[[ Exercise data open ]]

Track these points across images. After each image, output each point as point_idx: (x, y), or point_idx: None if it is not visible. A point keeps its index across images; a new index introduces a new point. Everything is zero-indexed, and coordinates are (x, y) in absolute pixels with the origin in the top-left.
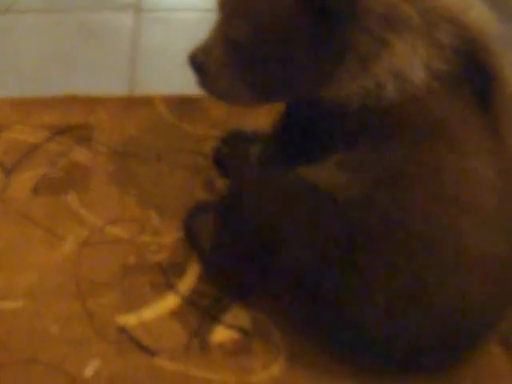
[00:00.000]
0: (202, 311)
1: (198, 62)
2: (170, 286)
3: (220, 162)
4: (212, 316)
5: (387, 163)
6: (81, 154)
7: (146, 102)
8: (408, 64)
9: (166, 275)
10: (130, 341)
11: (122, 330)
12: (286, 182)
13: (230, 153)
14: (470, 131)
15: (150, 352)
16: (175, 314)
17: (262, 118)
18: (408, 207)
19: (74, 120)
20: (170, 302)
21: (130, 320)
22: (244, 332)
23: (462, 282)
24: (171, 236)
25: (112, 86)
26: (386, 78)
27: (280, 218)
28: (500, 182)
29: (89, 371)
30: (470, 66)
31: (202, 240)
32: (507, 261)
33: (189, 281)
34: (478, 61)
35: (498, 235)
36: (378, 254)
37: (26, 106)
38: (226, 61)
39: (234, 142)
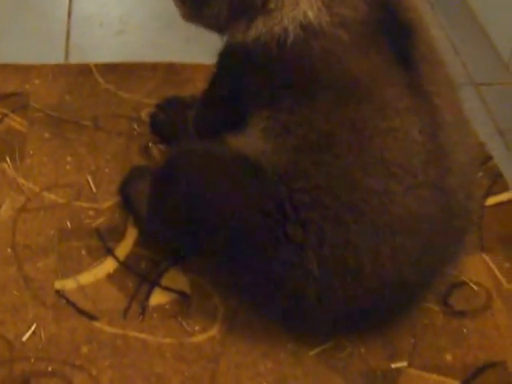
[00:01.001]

[[ Exercise data closed ]]

> [Work instructions]: Starting at the line that contains "14: (470, 131)", write out every line through the end of the entries, both ends included, without any pictures.

> [Problem solution]:
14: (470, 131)
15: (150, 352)
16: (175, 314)
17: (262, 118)
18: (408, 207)
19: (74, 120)
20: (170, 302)
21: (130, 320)
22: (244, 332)
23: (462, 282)
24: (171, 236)
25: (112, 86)
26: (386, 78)
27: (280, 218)
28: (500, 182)
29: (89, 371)
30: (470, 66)
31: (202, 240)
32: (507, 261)
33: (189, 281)
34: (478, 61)
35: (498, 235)
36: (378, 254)
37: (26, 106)
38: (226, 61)
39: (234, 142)
[00:01.001]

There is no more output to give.